TASK PROMPT:
Please copy the text in the data below word for word, leaving out the bracketed picture markers.

GIVEN DATA:
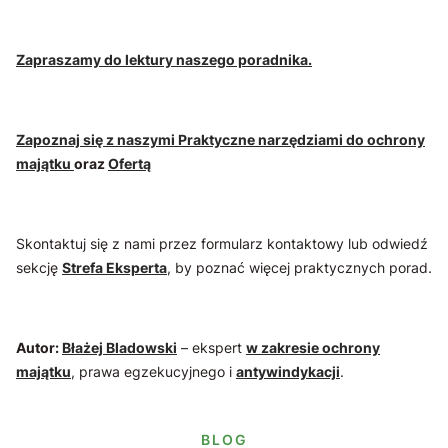
Zapraszamy do lektury naszego poradnika.
Zapoznaj się z naszymi Praktyczne narzędziami do ochrony
majątku
oraz
Ofertą
Skontaktuj się z nami przez formularz kontaktowy lub odwiedź
sekcję
Strefa Eksperta
, by poznać więcej praktycznych porad.
Autor:
Błażej Bladowski
– ekspert
w zakresie ochrony
majątku
, prawa egzekucyjnego i
antywindykacji
.
BLOG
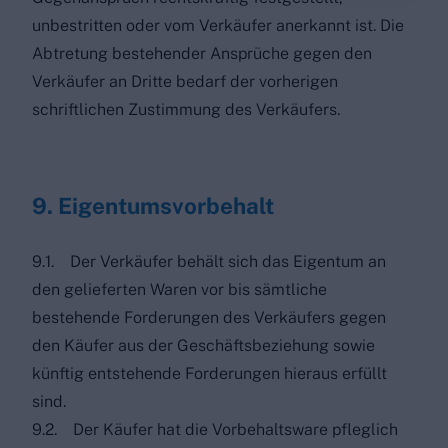
unbestritten oder vom Verkäufer anerkannt ist. Die
Abtretung bestehender Ansprüche gegen den
Verkäufer an Dritte bedarf der vorherigen
schriftlichen Zustimmung des Verkäufers.
9. Eigentumsvorbehalt
9.1. Der Verkäufer behält sich das Eigentum an
den gelieferten Waren vor bis sämtliche
bestehende Forderungen des Verkäufers gegen
den Käufer aus der Geschäftsbeziehung sowie
künftig entstehende Forderungen hieraus erfüllt
sind.
9.2. Der Käufer hat die Vorbehaltsware pfleglich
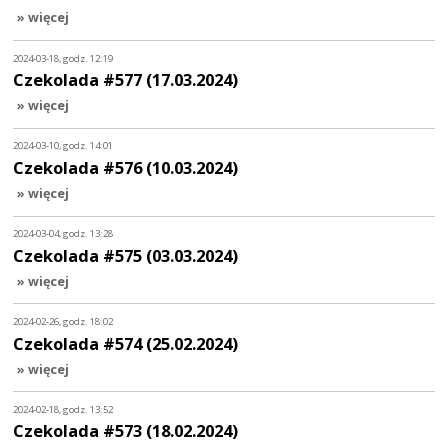
» więcej
2024-03-18, godz. 12:19
Czekolada #577 (17.03.2024)
» więcej
2024-03-10, godz. 14:01
Czekolada #576 (10.03.2024)
» więcej
2024-03-04, godz. 13:28
Czekolada #575 (03.03.2024)
» więcej
2024-02-26, godz. 18:02
Czekolada #574 (25.02.2024)
» więcej
2024-02-18, godz. 13:52
Czekolada #573 (18.02.2024)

WRITTEN ANSWER:
Zapraszamy do lektury naszego poradnika.
Zapoznaj się z naszymi Praktyczne narzędziami do ochrony
majątku
oraz
Ofertą
Skontaktuj się z nami przez formularz kontaktowy lub odwiedź
sekcję
Strefa Eksperta
, by poznać więcej praktycznych porad.
Autor:
Błażej Bladowski
– ekspert
w zakresie ochrony
majątku
, prawa egzekucyjnego i
antywindykacji
.
BLOG
unbestritten oder vom Verkäufer anerkannt ist. Die
Abtretung bestehender Ansprüche gegen den
Verkäufer an Dritte bedarf der vorherigen
schriftlichen Zustimmung des Verkäufers.
9. Eigentumsvorbehalt
9.1. Der Verkäufer behält sich das Eigentum an
den gelieferten Waren vor bis sämtliche
bestehende Forderungen des Verkäufers gegen
den Käufer aus der Geschäftsbeziehung sowie
künftig entstehende Forderungen hieraus erfüllt
sind.
9.2. Der Käufer hat die Vorbehaltsware pfleglich
» więcej
2024-03-18, godz. 12:19
Czekolada #577 (17.03.2024)
» więcej
2024-03-10, godz. 14:01
Czekolada #576 (10.03.2024)
» więcej
2024-03-04, godz. 13:28
Czekolada #575 (03.03.2024)
» więcej
2024-02-26, godz. 18:02
Czekolada #574 (25.02.2024)
» więcej
2024-02-18, godz. 13:52
Czekolada #573 (18.02.2024)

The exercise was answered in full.